Celebrity chef Vikas Khanna is releasing The Last Colour in cinemas to create jobs


Gurnaaz Kaur

It has been screened at various international film festivals and has won accolades. Michelin Star celebrity chef Vikas Khanna’s directorial debut The Last Colour (based on his book of the same name) finally makes way to his home country India. As the film releases on the big screen, in a tête-à-tête with Tribune Lifestyle, Vikas opens up about the film, his many projects, the juggle between success and failure and more...

n How does it feel to bring the Last Colour to the country of its origin?

The movie was supposed to come out on Holi but the pandemic happened, so think of my pain, the wait from Holi till now has been long. But I dedicated myself to Feed India, opened a restaurant, wrote three books, signed two really big projects and finished two documentaries. But my mind was still stuck on the movie, that I have not been able to do justice to it. Now, finally it’s among the initial films to open in cinemas and I can’t wait to see people’s response.

n Why have you chosen theatrical release over digital release in the times of Covid-19, especially when the latter is a safe bet?

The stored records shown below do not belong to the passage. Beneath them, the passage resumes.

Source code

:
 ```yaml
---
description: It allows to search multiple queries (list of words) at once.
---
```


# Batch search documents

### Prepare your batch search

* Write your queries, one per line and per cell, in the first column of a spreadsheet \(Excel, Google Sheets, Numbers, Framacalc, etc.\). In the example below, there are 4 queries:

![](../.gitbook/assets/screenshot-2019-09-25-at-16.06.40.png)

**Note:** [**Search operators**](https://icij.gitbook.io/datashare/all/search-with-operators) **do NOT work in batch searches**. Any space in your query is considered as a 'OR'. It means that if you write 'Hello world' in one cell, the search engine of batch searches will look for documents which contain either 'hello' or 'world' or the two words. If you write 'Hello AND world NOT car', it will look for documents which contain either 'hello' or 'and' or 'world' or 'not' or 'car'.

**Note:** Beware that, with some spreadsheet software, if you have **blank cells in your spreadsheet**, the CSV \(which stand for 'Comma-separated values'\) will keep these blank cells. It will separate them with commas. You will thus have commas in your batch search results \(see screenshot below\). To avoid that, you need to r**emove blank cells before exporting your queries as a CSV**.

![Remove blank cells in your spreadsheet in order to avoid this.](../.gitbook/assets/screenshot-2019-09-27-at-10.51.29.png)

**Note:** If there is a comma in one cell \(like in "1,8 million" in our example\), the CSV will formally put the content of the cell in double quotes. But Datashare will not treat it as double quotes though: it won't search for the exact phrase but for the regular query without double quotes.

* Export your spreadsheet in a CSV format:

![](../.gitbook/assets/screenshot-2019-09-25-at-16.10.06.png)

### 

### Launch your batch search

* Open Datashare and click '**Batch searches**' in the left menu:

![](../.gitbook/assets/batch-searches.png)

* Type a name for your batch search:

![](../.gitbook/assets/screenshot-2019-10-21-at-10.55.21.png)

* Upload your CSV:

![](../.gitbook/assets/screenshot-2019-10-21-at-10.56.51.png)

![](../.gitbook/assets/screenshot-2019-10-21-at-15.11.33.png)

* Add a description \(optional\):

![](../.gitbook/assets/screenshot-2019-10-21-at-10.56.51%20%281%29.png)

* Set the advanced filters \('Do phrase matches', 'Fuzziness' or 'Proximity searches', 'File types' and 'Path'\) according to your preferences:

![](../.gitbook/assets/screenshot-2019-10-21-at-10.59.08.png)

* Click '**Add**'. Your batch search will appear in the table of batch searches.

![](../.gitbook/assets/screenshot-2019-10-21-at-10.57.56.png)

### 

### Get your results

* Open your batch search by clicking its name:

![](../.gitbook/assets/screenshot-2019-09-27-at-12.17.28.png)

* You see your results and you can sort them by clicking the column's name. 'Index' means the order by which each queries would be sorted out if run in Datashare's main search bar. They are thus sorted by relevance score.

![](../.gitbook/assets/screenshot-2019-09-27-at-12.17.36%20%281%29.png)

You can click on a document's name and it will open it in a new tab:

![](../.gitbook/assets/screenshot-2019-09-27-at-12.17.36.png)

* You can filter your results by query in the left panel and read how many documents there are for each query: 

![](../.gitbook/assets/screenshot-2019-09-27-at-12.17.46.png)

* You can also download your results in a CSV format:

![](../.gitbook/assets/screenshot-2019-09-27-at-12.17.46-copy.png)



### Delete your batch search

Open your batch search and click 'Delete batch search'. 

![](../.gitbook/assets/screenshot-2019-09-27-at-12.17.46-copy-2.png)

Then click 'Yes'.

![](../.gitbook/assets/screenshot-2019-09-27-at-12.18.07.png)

There is no better time than now. Somebody has to jumpstart the economy and take the risk. Everybody was telling me to get it straight to OTT but I disagreed. I said it has to go to the cinema halls because when a movie goes through a theatrical release, it creates jobs. So many vendors get money, campaigns happen, agencies are hired, so hundreds of people get paid. I did not want to take the shortcut of going to the OTT and save money.

n What inspired you to write the book and then later turn it into a movie?

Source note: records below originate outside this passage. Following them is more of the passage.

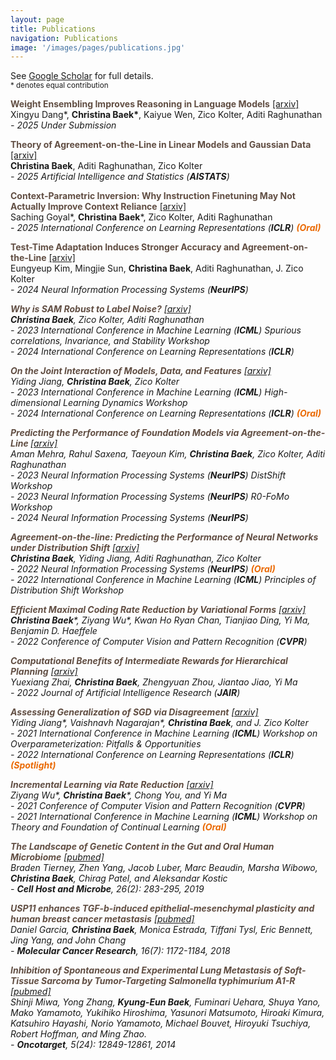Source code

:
 ```yaml
---
layout: page
title: Publications
navigation: Publications
image: '/images/pages/publications.jpg'
---
```

See [Google Scholar](https://scholar.google.com/citations?user=8jVzL_YAAAAJ&hl=en) for full details.<br/>
<sub> * denotes equal contribution </sub>

**<span style="color:#614e43">Weight Ensembling Improves Reasoning in Language Models</span>**
[\[arxiv\]](https://arxiv.org/abs/2504.10478)<br/> Xingyu Dang\*, **Christina Baek\***, Kaiyue Wen, Zico Kolter, Aditi Raghunathan <br/> 
<em> - 2025 Under Submission </em> <br/>

**<span style="color:#614e43">Theory of Agreement-on-the-Line in Linear Models and Gaussian Data</span>**
[\[arxiv\]](https://kebaek.github.io/data/Agreement_theory_AISTATS.pdf)<br/> **Christina Baek**, Aditi Raghunathan, Zico Kolter <br/> 
<em> - 2025 Artificial Intelligence and Statistics (**AISTATS**)</em> <br/>

**<span style="color:#614e43">Context-Parametric Inversion: Why Instruction Finetuning May Not Actually Improve Context Reliance</span>**
[\[arxiv\]](https://arxiv.org/abs/2410.10796)<br/> Saching Goyal\*, **Christina Baek**\*, Zico Kolter, Aditi Raghunathan <br/> 
<em>  - 2025 International Conference on Learning Representations (**ICLR**) <span style="color:#ea6a05">**(Oral)** </span> </em> <br/>

**<span style="color:#614e43">Test-Time Adaptation Induces Stronger Accuracy and Agreement-on-the-Line</span>**
[\[arxiv\]](https://arxiv.org/abs/2310.04941)<br/> Eungyeup Kim, Mingjie Sun, **Christina Baek**, Aditi Raghunathan, J. Zico Kolter <br/> 
<em> - 2024 Neural Information Processing Systems (**NeurIPS**) <br/>

**<span style="color:#614e43"> Why is SAM Robust to Label Noise?</span>**
[\[arxiv\]](https://arxiv.org/abs/2405.03676)<br/> **Christina Baek**, Zico Kolter, Aditi Raghunathan <br/> 
<em>  - 2023 International Conference in Machine Learning (**ICML**) Spurious correlations, Invariance, and Stability Workshop <br/>
<em>  - 2024 International Conference on Learning Representations (**ICLR**) </em> <br/>

**<span style="color:#614e43"> On the Joint Interaction of Models, Data, and Features</span>**
[\[arxiv\]](https://arxiv.org/abs/2306.04793)<br/> Yiding Jiang, **Christina Baek**, Zico Kolter <br/> 
<em>  - 2023 International Conference in Machine Learning (**ICML**) High-dimensional Learning Dynamics Workshop <br/>
<em>  - 2024 International Conference on Learning Representations (**ICLR**) <span style="color:#ea6a05">**(Oral)** </span></em> <br/>

**<span style="color:#614e43"> Predicting the Performance of Foundation Models via Agreement-on-the-Line </span>**
[\[arxiv\]](https://openreview.net/forum?id=wMWU5kl21R)<br/> Aman Mehra, Rahul Saxena, Taeyoun Kim, **Christina Baek**, Zico Kolter, Aditi Raghunathan <br/> 
<em>  - 2023 Neural Information Processing Systems (**NeurIPS**) DistShift Workshop <br/>
<em>  - 2023 Neural Information Processing Systems (**NeurIPS**) R0-FoMo Workshop <br/>
<em>  - 2024 Neural Information Processing Systems (**NeurIPS**) <br/>

**<span style="color:#614e43"> Agreement-on-the-line: Predicting the Performance of Neural Networks under Distribution Shift</span>**
[\[arxiv\]](https://arxiv.org/abs/2206.13089)<br/> **Christina Baek**, Yiding Jiang, Aditi Raghunathan, Zico Kolter <br/> 
<em> - 2022 Neural Information Processing Systems (**NeurIPS**) <span style="color:#ea6a05">**(Oral)**  </span></em> <br/>
<em> - 2022 International Conference in Machine Learning (**ICML**) Principles of Distribution Shift Workshop  </em>

**<span style="color:#614e43">Efficient Maximal Coding Rate Reduction by Variational Forms</span>**
[\[arxiv\]](https://arxiv.org/abs/2204.00077) <br/> **Christina Baek**\*, Ziyang Wu\*, Kwan Ho Ryan Chan, Tianjiao Ding, Yi Ma, Benjamin D. Haeffele <br/> 
<em> - 2022 Conference of Computer Vision and Pattern Recognition (**CVPR**)  </em>

**<span style="color:#614e43">Computational Benefits of Intermediate Rewards for Hierarchical Planning</span>**
[\[arxiv\]](https://arxiv.org/abs/2107.03961) <br/> Yuexiang Zhai, **Christina Baek**, Zhengyuan Zhou, Jiantao Jiao, Yi Ma <br/> 
<em> - 2022 Journal of Artificial Intelligence Research (**JAIR**) </em>

**<span style="color:#614e43">Assessing Generalization of SGD via Disagreement</span>** 
[\[arxiv\]](https://arxiv.org/abs/2106.13799)<br/> Yiding Jiang\*, Vaishnavh Nagarajan\*, **Christina Baek**, and J. Zico Kolter <br/>
<em> - 2021 International Conference in Machine Learning (**ICML**) Workshop on Overparameterization: Pitfalls & Opportunities </em> <br/> 
<em> - 2022 International Conference on Learning Representations (**ICLR**) <span style="color:#ea6a05">**(Spotlight)** </span></em> <br/> 

**<span style="color:#614e43">Incremental Learning via Rate Reduction</span>** 
[\[arxiv\]](https://arxiv.org/abs/2011.14593)  <br/> Ziyang Wu\*, **Christina Baek**\*, Chong You, and Yi Ma <br/> 
<em> - 2021 Conference of Computer Vision and Pattern Recognition (**CVPR**) </em> <br/> 
<em> - 2021 International Conference in Machine Learning (**ICML**) Workshop on Theory and Foundation of Continual Learning <span style="color:#ea6a05"> **(Oral)** </span> </em>

**<span style="color:#614e43">The Landscape of Genetic Content in the Gut and Oral Human Microbiome</span>**
[\[pubmed\]](https://pubmed.ncbi.nlm.nih.gov/31415755/)  <br/> Braden Tierney, Zhen Yang, Jacob Luber, Marc Beaudin, Marsha Wibowo, **Christina Baek**, Chirag Patel, and Aleksandar Kostic <br/> <em> - **Cell Host and Microbe**, 26(2): 283-295, 2019</em>

**<span style="color:#614e43">USP11 enhances TGF-b-induced epithelial-mesenchymal plasticity and human breast cancer metastasis</span>** 
[\[pubmed\]](https://pubmed.ncbi.nlm.nih.gov/29724812/)  <br/> Daniel Garcia, **Christina Baek**, Monica Estrada, Tiffani Tysl, Eric Bennett, Jing Yang, and John Chang <br/> <em> - **Molecular Cancer Research**, 16(7): 1172-1184, 2018</em>

**<span style="color:#614e43">Inhibition of Spontaneous and Experimental Lung Metastasis of Soft-Tissue Sarcoma by Tumor-Targeting Salmonella typhimurium A1-R</span>** 
[\[pubmed\]](https://pubmed.ncbi.nlm.nih.gov/25528763/)<br/> Shinji Miwa, Yong Zhang, **Kyung-Eun Baek**, Fuminari Uehara, Shuya Yano, Mako Yamamoto, Yukihiko Hiroshima, Yasunori Matsumoto, Hiroaki Kimura, Katsuhiro Hayashi, Norio Yamamoto, Michael Bouvet, Hiroyuki Tsuchiya, Robert Hoffman, and Ming Zhao. <br/> <em> - **Oncotarget**, 5(24): 12849-12861, 2014</em>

Varanasi is my hiding place. Whenever I am broken or down, ma Ganga holds me tight. After my father passed away, I was hiding there. I would walk around with my head and face covered, and there I met this young girl who rope-walked and she told me that she was saving money because she wanted to go to school. It touched me and right then I decided on her character and that’s when I started writing the book. Novel to screenplay to a movie, it has been a process of almost 11 years to bring it to you.

n A chef, judge on so many shows, a restaurateur, an author, a producer, a philanthropist and now a film director... how do you play so many roles and with such perfection? What’s your success mantra?

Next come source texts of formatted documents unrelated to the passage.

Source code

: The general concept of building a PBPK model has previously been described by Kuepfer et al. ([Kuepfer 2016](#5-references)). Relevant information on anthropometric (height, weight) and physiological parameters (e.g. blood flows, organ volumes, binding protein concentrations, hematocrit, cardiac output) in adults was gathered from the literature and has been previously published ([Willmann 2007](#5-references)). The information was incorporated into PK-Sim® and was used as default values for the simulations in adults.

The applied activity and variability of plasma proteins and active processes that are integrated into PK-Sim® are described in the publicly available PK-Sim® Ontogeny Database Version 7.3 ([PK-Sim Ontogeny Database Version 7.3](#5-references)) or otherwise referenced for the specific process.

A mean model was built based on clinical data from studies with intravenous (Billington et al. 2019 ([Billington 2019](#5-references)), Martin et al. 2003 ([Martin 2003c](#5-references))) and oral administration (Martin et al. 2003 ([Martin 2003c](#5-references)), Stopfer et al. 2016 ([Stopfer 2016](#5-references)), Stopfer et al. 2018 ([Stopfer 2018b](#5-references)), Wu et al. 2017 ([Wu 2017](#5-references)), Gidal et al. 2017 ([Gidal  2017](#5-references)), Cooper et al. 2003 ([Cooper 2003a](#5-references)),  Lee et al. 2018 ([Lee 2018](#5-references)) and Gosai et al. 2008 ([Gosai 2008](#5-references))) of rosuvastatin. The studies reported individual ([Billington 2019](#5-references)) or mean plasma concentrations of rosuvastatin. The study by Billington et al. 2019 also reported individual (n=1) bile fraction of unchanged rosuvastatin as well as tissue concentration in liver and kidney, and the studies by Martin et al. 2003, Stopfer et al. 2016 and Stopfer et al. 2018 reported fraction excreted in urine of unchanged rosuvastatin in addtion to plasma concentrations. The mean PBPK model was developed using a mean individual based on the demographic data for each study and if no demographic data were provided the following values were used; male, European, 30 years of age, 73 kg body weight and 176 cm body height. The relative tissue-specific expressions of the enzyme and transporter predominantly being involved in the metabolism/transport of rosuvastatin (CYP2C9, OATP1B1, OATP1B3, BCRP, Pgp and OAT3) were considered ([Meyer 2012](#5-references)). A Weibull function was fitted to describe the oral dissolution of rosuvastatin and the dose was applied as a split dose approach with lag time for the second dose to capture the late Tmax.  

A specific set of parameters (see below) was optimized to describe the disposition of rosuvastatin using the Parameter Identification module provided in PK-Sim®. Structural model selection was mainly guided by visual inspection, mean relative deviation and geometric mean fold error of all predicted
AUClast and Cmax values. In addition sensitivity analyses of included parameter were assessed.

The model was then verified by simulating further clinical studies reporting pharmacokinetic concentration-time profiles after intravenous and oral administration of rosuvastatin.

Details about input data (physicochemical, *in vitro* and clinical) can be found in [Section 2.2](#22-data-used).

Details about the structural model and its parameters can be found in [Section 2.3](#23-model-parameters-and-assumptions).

Sometimes even my folks ask me if there’s anything that I’ve not done. It is important for me to keep challenging myself and keep telling meaningful stories because I understand it’s very rare that you have a global voice that is resonated in America and back home. It could be a story of a widow who wants to play with colours or it could be the story of our langars.

n Do you fear failure?

The cross-borders work I do, it is totally hysterical but my mom keeps the entire equation right. Maybe the best thing is that she doesn’t live in America, so she doesn’t know what I do and how I survive such severe competition. Being the only person of brown skin in the fields of food, art, writing and publishing, sometimes it gets lonely and you are subjected to extreme criticism, too, but mom doesn’t know about any of it. She keeps me motivated and grounded at the same time.